Search the records that follow and extract every line containing the string "name".

BEGIN INFORMATION PROVIDED

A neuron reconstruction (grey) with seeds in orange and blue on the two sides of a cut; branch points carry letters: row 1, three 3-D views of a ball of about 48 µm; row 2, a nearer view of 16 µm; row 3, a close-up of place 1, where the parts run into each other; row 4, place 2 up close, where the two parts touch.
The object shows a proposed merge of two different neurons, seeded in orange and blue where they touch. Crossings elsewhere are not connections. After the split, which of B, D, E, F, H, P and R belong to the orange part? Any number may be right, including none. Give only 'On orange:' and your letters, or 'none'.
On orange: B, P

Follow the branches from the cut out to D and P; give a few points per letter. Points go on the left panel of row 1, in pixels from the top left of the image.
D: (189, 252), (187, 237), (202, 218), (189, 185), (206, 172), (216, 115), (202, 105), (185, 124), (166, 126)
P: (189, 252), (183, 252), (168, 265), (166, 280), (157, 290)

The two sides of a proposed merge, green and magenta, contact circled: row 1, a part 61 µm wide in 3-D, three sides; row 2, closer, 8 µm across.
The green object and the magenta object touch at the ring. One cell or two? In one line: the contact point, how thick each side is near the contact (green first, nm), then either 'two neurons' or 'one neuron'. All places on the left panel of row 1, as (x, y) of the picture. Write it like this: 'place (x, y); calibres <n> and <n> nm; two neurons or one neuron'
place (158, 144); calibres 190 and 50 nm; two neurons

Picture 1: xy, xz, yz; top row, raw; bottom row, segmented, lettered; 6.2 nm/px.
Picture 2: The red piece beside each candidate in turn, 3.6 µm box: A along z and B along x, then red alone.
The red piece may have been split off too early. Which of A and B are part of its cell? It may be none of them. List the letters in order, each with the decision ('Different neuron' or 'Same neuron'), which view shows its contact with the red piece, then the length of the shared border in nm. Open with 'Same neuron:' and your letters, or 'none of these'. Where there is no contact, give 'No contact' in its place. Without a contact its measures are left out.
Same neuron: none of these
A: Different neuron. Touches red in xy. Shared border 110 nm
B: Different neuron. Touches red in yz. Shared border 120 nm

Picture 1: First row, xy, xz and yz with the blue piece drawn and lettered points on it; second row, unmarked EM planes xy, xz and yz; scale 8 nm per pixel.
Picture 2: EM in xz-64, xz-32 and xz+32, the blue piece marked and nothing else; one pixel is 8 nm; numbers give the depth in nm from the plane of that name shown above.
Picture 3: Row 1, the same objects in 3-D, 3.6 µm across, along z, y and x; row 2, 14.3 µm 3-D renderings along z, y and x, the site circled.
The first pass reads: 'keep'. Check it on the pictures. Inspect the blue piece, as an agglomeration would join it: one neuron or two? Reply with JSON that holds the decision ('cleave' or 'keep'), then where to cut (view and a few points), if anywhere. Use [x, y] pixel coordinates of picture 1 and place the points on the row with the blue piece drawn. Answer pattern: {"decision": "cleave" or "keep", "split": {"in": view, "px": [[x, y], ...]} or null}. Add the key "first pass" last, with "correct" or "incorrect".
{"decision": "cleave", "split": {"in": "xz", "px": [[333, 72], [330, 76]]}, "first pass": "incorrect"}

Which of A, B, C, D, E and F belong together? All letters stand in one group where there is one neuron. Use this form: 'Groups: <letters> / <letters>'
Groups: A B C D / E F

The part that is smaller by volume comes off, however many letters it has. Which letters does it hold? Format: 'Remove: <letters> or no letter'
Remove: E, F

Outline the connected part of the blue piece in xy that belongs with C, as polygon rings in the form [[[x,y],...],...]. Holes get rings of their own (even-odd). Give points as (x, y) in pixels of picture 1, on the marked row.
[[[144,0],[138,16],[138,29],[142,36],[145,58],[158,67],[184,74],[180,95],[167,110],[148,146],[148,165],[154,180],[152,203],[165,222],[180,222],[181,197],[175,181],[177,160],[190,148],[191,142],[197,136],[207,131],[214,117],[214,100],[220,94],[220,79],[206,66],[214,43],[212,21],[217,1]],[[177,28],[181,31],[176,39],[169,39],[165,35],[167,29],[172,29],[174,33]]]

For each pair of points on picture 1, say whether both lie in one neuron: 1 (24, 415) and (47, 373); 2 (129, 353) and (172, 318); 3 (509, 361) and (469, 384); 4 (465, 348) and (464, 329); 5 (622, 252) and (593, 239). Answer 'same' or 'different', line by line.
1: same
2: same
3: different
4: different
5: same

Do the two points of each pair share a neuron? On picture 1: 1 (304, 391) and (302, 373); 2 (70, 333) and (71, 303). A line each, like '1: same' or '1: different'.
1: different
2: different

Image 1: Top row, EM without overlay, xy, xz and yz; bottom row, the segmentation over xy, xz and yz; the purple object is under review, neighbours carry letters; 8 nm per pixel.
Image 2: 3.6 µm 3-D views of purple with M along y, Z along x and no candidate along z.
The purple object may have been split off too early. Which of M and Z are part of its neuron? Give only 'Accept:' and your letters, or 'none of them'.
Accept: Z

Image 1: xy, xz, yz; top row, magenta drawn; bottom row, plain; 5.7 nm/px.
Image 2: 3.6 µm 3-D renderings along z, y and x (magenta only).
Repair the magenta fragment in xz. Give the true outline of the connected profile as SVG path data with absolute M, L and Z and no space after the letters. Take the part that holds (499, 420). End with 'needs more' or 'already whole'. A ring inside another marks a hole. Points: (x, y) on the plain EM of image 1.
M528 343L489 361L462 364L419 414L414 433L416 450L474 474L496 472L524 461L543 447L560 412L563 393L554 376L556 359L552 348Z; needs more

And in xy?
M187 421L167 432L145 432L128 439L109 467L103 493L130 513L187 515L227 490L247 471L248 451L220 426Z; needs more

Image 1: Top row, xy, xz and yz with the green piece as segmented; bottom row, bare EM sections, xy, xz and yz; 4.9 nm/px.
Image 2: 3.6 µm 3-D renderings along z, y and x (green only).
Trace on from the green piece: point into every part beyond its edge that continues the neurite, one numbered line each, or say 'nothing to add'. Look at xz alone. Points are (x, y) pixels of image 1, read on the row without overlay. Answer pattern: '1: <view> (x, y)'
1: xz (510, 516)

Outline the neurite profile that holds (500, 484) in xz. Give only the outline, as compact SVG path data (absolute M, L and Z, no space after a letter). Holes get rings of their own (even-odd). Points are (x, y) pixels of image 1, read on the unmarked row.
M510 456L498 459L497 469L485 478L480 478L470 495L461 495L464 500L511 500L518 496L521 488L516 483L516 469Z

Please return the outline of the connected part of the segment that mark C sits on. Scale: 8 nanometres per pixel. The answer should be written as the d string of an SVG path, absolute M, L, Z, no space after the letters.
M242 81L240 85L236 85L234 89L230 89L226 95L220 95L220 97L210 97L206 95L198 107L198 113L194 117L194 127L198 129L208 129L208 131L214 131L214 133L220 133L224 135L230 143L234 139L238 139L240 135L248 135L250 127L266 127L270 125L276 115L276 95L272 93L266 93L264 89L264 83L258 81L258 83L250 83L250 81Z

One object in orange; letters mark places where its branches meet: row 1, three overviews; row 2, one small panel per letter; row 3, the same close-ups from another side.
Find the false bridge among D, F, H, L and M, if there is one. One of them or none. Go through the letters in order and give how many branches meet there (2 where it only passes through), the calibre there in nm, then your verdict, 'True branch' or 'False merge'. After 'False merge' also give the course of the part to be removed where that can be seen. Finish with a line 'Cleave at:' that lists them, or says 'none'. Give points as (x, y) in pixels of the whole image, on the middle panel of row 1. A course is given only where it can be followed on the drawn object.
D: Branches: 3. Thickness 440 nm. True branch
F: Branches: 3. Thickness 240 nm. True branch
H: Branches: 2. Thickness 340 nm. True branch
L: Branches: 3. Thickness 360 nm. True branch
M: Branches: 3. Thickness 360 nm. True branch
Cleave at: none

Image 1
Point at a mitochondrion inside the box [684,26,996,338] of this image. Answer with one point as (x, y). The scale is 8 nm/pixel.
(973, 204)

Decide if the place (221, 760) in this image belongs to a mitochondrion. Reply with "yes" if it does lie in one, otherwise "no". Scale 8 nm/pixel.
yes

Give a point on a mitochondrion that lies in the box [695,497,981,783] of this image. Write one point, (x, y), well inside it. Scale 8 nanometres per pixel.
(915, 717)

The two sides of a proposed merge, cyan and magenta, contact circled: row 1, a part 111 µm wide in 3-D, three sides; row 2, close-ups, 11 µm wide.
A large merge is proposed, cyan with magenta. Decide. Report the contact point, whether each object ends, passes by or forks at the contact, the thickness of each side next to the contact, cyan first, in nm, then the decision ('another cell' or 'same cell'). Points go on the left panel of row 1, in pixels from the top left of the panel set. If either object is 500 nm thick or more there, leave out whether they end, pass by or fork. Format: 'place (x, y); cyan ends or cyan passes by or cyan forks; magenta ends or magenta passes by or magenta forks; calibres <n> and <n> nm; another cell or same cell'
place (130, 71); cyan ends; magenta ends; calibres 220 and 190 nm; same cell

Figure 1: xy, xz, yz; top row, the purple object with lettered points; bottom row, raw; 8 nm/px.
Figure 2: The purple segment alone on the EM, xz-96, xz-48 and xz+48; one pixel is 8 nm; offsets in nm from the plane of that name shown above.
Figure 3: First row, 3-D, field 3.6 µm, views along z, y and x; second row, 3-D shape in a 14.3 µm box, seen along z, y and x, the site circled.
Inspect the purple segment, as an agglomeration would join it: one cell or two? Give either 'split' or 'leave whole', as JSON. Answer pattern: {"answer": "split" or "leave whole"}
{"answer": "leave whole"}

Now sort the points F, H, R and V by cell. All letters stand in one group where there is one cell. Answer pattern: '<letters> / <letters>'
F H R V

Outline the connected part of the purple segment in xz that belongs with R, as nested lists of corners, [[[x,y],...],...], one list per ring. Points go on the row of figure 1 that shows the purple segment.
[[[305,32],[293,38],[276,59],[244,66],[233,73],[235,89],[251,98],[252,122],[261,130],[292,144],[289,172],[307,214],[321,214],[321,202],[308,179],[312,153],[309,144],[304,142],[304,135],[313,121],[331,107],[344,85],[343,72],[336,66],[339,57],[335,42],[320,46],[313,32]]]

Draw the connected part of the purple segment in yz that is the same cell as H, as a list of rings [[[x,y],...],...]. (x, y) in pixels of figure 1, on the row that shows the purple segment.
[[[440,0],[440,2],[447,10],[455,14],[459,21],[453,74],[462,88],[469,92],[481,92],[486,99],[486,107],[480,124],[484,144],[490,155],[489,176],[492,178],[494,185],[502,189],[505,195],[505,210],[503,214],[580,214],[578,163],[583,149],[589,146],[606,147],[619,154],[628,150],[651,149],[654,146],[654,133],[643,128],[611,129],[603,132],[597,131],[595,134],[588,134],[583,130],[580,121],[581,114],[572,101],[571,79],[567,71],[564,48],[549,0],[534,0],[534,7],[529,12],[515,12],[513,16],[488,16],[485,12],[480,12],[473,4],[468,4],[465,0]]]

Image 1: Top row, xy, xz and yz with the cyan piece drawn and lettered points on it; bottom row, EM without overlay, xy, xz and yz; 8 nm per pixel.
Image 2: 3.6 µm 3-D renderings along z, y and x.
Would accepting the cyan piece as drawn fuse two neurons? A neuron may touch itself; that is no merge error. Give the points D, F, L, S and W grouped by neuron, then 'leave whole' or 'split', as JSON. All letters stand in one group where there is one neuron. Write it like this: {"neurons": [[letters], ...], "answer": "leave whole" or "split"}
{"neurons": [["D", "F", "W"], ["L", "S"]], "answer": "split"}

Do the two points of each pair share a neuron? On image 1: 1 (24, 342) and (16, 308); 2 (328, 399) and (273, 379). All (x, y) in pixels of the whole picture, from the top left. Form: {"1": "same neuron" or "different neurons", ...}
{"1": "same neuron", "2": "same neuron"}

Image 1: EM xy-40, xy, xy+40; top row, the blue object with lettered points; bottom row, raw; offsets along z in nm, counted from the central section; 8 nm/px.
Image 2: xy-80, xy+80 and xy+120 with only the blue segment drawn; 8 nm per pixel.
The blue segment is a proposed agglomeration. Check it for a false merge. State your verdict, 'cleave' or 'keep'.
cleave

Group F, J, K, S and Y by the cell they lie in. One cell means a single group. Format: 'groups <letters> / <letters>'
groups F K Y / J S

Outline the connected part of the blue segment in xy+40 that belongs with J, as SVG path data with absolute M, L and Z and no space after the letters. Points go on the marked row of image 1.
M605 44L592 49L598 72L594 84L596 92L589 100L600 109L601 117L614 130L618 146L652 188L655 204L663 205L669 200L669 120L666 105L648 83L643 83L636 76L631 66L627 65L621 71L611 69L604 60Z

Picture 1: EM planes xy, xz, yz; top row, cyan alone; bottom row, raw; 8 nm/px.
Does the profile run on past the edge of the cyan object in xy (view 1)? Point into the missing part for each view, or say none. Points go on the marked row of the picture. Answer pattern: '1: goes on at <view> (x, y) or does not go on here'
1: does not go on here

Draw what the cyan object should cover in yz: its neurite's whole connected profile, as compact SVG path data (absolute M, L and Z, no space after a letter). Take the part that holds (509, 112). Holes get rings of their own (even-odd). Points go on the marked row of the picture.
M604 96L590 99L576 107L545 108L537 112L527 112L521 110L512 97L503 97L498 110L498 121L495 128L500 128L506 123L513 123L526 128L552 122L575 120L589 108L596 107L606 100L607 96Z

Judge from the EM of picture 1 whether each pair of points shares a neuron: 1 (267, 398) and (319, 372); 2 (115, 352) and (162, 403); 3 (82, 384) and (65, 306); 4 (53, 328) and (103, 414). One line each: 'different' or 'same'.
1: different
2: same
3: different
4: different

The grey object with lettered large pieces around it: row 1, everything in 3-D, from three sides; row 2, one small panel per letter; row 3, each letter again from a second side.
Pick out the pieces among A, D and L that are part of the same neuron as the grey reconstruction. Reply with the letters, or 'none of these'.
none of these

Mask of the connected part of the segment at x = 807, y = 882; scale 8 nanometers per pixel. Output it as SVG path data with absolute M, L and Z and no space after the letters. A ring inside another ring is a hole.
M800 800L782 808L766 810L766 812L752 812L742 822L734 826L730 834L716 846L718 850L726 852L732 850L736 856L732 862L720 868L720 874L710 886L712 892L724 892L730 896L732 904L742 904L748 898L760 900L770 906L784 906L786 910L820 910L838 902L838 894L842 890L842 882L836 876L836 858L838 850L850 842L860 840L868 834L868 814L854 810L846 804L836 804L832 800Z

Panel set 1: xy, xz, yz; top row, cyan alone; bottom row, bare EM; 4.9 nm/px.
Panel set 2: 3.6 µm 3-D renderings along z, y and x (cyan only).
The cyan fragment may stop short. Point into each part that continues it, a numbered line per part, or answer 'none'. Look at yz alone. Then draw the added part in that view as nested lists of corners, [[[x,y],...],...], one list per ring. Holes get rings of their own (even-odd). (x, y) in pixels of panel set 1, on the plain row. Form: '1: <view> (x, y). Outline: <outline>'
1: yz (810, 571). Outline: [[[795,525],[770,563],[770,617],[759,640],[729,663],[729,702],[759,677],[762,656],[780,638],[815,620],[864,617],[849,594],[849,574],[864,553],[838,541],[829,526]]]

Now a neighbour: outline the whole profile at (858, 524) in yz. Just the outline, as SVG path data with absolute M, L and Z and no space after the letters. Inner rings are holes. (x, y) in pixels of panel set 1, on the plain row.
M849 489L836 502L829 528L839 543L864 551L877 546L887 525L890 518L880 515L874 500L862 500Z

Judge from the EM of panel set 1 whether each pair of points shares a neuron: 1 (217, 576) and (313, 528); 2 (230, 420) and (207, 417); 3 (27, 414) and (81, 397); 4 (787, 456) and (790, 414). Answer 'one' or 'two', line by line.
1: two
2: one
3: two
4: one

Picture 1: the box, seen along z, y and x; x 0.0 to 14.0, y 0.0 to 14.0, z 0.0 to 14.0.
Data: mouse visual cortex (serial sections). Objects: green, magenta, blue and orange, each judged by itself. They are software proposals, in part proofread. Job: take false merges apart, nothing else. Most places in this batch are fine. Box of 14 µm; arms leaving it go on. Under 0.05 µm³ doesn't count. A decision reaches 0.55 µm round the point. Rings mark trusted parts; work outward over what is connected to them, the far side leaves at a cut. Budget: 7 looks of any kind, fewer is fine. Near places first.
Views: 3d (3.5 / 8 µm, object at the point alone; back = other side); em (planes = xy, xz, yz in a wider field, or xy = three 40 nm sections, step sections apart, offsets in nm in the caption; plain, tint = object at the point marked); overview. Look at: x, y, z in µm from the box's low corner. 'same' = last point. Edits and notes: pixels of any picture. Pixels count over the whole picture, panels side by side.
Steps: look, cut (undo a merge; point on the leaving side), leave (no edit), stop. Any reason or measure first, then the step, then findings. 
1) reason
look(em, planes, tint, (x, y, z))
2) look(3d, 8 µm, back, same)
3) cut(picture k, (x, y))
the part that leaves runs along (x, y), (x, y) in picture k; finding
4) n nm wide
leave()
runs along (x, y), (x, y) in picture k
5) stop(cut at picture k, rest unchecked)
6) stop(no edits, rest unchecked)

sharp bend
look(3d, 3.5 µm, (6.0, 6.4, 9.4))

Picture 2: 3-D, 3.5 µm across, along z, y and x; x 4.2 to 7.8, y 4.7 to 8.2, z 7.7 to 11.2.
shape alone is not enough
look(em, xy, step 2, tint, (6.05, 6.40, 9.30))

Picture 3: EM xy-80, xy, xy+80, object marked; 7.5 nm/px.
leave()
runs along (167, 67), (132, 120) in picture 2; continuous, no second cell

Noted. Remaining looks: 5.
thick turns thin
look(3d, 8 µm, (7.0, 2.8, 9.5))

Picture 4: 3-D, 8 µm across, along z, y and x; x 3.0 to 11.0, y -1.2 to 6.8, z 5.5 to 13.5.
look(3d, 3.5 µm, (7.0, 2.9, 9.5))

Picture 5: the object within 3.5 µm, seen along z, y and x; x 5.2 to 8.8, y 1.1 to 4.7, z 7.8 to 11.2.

END INFORMATION PROVIDED

**YOUR SOLUTION**:
Picture 2: EM in xz-64, xz-32 and xz+32, the blue piece marked and nothing else; one pixel is 8 nm; numbers give the depth in nm from the plane of that name shown above.
Figure 2: The purple segment alone on the EM, xz-96, xz-48 and xz+48; one pixel is 8 nm; offsets in nm from the plane of that name shown above.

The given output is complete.